___ Brano estratto ___
Albanese estremista islamico il giudice respinge il ricorso

L’avvocato Targa si era opposto dicendo che si trattava solo di post su Facebook La sentenza: «L’utilizzo di internet non è meno grave del contatto personale»

«L’utilizzo di internet non è meno grave del contatto personale», specie in un ambito come quello del terrorismo internazionale di matrice islamica in cui proprio il web ha rappresentato un contesto privilegiato per la propaganda jihadista. Su questo principio si basa il provvedimento con cui il giudice di Pace ha rigettato il ricorso dell’avvocato Fabio Targa, difensore dell’albanese Shaban Caca, 33 anni, di religione musulmana.
___
### [Richiesta a]
Rispondi in base al brano:
(i) Secondo l'avvocato Targa, di che cosa si trattava?
(ii) Quanti anni ha Shaban Caca?
(iii) Quale giudice ha rigettato il ricorso?
Il brano e le righe provengono da fonti diverse.
___ Materiali dell'esercizio ___
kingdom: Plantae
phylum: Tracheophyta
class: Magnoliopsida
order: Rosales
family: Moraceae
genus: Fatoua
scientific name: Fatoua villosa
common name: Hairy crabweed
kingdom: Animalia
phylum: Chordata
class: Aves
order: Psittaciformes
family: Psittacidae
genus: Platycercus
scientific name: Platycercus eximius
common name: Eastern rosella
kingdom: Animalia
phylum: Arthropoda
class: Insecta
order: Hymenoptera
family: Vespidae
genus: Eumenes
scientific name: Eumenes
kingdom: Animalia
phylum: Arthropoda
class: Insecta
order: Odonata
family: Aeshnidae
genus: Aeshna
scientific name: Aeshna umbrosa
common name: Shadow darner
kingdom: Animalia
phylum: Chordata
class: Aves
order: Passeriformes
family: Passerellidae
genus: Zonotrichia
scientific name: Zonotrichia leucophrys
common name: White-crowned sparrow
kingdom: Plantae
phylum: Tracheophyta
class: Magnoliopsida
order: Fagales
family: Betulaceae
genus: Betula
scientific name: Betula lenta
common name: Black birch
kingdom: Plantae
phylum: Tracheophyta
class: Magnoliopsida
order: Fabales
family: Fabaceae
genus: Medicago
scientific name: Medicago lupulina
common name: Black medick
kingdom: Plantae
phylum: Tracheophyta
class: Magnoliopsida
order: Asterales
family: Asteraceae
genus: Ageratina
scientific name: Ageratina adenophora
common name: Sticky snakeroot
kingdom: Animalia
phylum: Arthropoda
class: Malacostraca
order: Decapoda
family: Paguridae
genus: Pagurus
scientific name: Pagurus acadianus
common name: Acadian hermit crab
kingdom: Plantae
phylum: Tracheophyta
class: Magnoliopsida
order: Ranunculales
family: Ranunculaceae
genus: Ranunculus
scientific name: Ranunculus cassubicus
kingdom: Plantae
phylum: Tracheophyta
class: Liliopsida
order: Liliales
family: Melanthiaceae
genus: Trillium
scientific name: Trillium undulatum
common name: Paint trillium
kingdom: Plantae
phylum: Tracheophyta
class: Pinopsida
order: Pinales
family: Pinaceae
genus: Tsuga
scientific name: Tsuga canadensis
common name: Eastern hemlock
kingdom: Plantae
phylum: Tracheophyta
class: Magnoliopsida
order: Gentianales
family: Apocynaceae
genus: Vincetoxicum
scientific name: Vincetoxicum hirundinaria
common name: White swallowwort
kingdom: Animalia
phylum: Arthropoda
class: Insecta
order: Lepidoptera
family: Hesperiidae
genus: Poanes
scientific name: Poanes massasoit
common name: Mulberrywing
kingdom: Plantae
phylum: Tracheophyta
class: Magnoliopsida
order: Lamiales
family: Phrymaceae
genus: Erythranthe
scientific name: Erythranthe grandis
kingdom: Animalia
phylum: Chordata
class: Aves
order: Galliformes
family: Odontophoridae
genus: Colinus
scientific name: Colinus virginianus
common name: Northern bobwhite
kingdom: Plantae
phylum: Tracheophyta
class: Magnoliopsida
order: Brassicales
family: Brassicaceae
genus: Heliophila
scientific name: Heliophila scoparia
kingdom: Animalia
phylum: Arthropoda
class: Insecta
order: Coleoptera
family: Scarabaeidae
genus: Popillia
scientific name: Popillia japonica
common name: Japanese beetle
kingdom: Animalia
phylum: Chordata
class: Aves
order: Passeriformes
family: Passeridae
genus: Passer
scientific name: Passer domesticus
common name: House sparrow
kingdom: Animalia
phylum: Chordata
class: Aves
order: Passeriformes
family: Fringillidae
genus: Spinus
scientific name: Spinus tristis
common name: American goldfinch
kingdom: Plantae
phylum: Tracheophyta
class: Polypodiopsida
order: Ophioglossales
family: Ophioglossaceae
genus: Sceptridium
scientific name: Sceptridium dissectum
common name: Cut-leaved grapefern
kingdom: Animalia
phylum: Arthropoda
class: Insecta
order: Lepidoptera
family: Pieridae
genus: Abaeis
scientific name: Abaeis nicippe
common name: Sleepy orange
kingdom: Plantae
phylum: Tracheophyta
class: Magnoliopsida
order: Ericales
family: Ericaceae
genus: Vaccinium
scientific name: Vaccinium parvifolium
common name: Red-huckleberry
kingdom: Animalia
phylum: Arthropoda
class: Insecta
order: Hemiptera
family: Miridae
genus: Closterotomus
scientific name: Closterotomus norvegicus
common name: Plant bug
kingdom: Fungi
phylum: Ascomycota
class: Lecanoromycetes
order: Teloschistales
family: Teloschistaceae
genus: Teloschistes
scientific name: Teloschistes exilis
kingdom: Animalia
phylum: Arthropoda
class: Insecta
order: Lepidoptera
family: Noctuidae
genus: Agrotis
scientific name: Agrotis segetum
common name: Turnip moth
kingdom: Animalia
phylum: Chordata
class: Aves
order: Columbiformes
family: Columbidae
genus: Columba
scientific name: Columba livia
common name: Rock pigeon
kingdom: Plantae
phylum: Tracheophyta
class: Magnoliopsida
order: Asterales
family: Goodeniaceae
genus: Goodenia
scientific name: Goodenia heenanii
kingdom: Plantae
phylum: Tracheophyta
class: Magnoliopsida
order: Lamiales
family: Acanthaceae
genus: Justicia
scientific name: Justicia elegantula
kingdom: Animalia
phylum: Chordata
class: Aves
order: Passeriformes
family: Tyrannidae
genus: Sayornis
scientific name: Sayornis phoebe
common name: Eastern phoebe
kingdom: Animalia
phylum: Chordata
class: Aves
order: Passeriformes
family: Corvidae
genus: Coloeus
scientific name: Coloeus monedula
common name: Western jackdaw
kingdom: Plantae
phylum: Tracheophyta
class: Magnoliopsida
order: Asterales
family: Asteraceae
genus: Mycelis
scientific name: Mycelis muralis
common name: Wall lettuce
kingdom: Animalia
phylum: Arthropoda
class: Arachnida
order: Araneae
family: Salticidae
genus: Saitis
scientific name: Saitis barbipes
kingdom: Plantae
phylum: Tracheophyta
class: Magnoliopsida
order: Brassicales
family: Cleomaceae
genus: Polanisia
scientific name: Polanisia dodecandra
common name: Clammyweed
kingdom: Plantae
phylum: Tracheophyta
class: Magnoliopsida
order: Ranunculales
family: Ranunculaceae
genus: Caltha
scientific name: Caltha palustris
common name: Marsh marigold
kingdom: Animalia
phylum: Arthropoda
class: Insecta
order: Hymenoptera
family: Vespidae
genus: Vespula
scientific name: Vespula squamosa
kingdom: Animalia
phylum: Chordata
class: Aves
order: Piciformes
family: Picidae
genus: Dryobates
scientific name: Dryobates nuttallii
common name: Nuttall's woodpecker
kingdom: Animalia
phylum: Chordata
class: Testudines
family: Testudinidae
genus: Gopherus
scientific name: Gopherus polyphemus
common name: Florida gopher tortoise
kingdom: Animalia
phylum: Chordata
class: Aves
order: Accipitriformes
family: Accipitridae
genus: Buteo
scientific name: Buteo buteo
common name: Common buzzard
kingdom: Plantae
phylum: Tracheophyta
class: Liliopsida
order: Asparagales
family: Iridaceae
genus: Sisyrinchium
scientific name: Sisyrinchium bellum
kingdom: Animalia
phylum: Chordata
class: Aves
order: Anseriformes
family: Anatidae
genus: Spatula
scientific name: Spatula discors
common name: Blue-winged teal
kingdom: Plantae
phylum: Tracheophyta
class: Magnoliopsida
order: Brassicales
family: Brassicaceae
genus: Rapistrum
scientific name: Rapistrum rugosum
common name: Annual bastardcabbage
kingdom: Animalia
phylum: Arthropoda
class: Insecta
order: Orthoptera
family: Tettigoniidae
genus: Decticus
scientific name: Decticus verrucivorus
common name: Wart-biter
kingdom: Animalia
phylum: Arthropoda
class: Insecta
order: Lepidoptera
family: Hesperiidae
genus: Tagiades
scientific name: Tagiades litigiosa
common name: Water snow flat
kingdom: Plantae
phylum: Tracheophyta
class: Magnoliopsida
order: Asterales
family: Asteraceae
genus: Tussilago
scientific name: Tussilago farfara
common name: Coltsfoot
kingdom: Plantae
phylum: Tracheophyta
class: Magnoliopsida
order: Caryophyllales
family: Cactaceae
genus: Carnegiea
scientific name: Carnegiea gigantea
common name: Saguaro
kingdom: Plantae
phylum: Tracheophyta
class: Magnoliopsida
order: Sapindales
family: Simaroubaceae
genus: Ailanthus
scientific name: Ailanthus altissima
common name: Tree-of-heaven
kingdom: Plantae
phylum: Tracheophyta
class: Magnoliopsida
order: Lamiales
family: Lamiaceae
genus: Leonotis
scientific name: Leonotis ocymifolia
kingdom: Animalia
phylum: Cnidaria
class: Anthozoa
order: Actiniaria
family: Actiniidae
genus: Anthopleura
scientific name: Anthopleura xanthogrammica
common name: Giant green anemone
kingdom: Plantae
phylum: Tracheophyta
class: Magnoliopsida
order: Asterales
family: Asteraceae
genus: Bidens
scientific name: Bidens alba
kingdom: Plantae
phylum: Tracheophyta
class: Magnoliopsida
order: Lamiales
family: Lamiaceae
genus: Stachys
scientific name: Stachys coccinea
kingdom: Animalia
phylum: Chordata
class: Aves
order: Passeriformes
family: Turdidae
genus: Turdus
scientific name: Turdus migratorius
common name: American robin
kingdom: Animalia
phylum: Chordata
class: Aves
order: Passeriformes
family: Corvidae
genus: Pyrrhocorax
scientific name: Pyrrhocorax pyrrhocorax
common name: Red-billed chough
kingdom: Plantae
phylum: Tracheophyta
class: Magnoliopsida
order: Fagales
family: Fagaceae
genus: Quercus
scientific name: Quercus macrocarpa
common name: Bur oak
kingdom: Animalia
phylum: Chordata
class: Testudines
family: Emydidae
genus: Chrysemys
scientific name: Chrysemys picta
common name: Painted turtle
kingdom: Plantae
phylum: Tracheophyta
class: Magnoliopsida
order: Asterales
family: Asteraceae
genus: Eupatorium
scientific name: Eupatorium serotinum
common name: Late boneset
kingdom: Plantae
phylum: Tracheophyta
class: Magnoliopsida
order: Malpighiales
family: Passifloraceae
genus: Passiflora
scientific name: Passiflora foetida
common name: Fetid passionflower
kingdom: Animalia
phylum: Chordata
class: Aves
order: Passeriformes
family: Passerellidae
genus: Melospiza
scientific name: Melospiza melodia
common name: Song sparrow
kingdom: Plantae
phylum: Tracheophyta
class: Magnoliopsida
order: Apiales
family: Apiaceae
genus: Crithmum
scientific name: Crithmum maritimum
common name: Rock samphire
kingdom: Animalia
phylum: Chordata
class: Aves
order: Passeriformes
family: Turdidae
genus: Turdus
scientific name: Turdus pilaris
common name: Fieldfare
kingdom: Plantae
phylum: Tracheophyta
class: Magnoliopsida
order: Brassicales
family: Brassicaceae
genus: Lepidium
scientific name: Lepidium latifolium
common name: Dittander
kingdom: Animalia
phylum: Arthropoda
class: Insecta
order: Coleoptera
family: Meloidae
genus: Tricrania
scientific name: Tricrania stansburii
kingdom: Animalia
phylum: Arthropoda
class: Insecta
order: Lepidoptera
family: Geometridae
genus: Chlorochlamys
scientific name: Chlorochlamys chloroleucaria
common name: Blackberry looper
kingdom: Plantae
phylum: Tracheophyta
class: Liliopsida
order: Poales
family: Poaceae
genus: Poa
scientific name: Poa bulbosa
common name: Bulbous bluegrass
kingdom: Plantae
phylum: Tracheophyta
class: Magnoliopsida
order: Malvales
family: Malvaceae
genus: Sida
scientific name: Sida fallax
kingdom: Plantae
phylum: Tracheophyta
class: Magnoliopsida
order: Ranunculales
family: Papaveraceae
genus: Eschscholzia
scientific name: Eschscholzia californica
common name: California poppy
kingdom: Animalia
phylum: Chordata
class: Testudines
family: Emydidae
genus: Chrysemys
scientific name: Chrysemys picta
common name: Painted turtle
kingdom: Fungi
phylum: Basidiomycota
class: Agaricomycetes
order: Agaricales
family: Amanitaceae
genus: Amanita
___
### [Richiesta b]
Disponi come tabella Markdown le linee delle righe comprese tra quella che contiene "family: Papaveraceae" e la fine delle righe, entrambe incluse, tralasciando le linee vuote. Usa le colonne «N.», con il numero progressivo di ciascuna linea, e «Testo», con la linea stessa.

### [Risposta a]
(i) Si trattava solo di post su Facebook.
(ii) Shaban Caca ha 33 anni.
(iii) Il ricorso è stato rigettato dal giudice di Pace.

### [Risposta b]
| N. | Testo |
|---|---|
| 1 | family: Papaveraceae |
| 2 | genus: Eschscholzia |
| 3 | scientific name: Eschscholzia californica |
| 4 | common name: California poppy |
| 5 | kingdom: Animalia |
| 6 | phylum: Chordata |
| 7 | class: Testudines |
| 8 | family: Emydidae |
| 9 | genus: Chrysemys |
| 10 | scientific name: Chrysemys picta |
| 11 | common name: Painted turtle |
| 12 | kingdom: Fungi |
| 13 | phylum: Basidiomycota |
| 14 | class: Agaricomycetes |
| 15 | order: Agaricales |
| 16 | family: Amanitaceae |
| 17 | genus: Amanita |